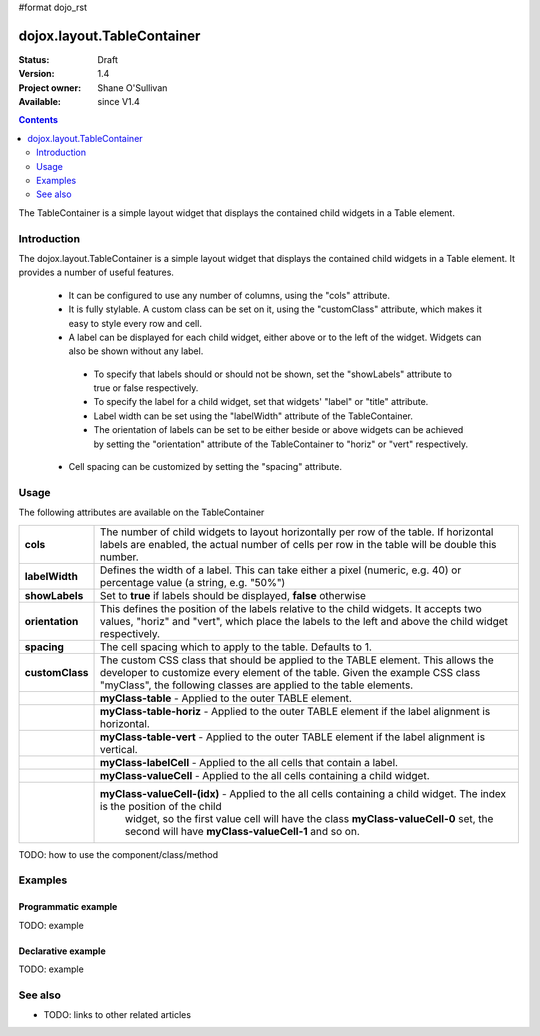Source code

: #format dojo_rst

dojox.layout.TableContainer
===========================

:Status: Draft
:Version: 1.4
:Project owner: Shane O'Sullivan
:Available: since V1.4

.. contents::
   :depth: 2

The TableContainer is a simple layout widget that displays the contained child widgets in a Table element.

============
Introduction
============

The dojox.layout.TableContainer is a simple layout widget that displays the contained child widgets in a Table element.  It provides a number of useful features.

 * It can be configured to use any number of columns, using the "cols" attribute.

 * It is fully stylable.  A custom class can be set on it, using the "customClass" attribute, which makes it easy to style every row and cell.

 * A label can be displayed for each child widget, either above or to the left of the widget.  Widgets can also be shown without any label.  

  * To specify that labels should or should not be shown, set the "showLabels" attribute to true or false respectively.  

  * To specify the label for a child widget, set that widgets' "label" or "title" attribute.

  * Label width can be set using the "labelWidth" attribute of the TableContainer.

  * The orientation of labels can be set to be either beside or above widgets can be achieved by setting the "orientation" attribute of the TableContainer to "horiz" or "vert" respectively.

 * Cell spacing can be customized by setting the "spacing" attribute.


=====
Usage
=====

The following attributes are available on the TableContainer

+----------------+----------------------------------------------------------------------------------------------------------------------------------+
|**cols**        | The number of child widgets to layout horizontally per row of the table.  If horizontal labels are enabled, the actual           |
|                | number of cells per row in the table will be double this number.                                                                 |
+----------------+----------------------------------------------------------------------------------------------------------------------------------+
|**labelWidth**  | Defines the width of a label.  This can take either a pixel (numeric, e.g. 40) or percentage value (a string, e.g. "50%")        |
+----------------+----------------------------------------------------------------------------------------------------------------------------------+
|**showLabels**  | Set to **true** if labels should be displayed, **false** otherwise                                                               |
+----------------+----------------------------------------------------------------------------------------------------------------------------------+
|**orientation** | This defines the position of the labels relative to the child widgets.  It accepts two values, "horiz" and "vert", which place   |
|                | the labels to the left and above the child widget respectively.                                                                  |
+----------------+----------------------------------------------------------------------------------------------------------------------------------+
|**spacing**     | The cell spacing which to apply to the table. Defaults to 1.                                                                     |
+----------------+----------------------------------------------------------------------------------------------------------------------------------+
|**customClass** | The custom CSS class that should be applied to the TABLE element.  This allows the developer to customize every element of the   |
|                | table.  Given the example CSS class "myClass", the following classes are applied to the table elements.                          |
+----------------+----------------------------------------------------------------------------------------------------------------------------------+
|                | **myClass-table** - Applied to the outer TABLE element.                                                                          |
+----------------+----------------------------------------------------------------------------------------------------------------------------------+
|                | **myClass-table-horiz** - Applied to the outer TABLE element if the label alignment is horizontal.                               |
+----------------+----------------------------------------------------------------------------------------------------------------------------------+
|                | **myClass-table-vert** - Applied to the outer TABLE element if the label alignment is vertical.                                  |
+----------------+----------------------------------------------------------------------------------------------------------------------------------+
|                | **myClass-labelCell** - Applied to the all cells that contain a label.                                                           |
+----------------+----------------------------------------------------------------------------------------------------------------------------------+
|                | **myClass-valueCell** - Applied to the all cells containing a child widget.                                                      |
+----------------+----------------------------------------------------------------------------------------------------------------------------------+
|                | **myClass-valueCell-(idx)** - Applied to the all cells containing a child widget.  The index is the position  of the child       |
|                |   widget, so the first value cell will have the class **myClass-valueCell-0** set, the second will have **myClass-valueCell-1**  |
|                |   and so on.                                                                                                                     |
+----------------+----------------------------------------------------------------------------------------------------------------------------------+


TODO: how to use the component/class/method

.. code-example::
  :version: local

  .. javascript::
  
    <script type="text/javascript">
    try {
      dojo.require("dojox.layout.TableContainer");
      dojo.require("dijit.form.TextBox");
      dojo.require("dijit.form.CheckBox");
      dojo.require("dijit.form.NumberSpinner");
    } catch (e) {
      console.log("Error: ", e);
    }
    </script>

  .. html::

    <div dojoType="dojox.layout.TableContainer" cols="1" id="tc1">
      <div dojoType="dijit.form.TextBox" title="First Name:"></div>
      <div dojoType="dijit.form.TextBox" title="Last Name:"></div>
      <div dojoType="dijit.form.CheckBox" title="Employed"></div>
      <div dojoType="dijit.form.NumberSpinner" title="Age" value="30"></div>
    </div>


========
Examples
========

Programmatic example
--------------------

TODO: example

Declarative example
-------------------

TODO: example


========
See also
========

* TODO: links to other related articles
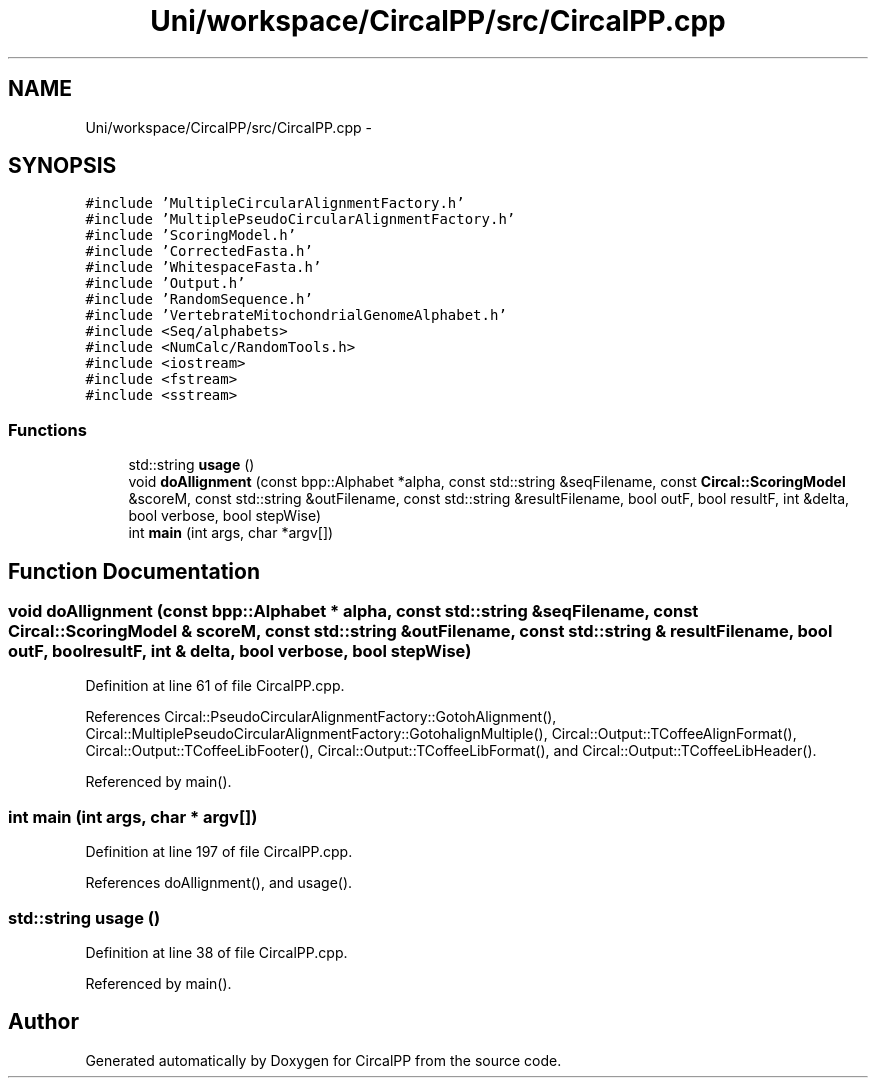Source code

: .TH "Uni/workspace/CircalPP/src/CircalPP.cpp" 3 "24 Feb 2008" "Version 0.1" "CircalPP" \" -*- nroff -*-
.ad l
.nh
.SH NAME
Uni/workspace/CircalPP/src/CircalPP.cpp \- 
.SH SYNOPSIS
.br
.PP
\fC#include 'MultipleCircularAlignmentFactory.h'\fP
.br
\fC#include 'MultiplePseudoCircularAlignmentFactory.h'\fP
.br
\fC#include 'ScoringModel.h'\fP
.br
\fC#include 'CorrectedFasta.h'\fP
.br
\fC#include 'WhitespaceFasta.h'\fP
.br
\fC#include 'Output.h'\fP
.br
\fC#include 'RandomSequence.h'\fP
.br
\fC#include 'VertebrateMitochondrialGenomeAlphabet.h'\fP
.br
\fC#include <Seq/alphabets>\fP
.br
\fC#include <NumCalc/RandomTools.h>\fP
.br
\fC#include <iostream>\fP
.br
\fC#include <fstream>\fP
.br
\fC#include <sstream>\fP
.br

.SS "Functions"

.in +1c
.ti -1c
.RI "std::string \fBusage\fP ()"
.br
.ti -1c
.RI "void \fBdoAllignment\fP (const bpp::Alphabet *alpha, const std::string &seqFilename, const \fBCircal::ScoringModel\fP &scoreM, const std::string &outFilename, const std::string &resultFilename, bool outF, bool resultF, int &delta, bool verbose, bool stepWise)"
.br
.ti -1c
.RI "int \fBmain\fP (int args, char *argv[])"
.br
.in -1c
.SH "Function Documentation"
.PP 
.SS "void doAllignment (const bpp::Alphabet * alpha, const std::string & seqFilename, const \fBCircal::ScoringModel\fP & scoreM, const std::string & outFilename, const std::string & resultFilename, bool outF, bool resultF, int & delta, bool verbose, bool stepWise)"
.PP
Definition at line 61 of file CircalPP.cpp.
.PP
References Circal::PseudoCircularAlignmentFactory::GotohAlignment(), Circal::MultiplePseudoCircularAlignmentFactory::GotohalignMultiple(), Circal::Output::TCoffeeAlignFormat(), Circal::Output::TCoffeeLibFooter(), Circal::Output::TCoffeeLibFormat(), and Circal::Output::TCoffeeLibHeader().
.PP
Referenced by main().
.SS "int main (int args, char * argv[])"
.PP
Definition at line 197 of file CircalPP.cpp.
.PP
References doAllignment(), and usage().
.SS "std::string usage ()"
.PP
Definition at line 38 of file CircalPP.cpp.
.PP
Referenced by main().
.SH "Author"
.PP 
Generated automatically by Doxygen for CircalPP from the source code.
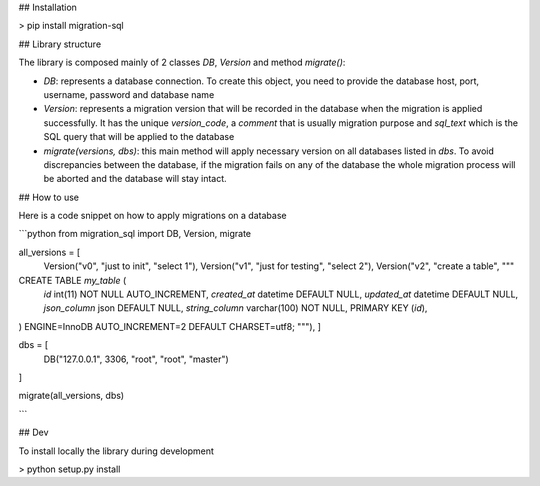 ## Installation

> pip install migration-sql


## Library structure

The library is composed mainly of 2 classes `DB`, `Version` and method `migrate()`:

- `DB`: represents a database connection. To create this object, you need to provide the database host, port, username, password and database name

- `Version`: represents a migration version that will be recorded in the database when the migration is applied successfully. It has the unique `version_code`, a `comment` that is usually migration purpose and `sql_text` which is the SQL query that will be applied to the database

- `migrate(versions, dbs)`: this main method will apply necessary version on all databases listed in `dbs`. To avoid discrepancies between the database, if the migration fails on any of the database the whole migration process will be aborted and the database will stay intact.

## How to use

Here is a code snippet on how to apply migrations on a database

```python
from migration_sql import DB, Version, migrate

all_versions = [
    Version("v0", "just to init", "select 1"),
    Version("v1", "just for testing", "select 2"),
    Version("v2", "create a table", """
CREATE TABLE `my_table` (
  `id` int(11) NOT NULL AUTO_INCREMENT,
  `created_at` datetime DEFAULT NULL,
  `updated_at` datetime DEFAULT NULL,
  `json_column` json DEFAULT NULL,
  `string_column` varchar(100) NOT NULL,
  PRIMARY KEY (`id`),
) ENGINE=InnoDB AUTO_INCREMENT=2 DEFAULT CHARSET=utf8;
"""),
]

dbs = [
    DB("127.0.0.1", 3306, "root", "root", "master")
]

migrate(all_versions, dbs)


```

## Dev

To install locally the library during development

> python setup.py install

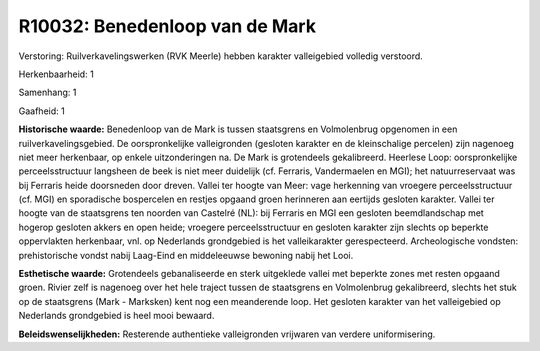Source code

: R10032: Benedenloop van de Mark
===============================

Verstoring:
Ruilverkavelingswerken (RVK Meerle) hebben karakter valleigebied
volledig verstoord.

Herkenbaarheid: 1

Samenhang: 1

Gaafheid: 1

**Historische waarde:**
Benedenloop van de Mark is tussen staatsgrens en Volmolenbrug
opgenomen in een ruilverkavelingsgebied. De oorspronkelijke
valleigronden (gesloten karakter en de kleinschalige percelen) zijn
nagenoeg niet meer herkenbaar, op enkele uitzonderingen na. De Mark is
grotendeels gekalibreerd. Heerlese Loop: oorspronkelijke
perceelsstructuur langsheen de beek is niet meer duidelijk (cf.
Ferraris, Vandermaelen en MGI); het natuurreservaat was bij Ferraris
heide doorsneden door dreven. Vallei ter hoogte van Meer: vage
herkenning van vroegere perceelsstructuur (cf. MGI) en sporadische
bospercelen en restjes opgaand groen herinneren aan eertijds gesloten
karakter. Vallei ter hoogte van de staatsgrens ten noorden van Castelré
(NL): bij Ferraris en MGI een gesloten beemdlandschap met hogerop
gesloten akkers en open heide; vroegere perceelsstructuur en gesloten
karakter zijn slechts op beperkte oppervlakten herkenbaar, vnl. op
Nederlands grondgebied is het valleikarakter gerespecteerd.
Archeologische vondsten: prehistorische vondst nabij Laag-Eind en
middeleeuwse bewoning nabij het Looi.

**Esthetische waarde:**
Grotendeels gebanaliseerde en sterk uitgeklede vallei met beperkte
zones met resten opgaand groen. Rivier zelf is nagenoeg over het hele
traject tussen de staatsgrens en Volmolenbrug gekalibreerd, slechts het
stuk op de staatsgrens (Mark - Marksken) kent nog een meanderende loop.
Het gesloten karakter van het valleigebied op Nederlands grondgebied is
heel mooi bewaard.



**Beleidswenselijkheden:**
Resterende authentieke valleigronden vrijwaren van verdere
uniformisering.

• [Instructions to follow]: If a line in the entries holds the string "NumberSpinner", copy it.

• [Written solution]:
      dojo.require("dijit.form.NumberSpinner");
      <div dojoType="dijit.form.NumberSpinner" title="Age" value="30"></div>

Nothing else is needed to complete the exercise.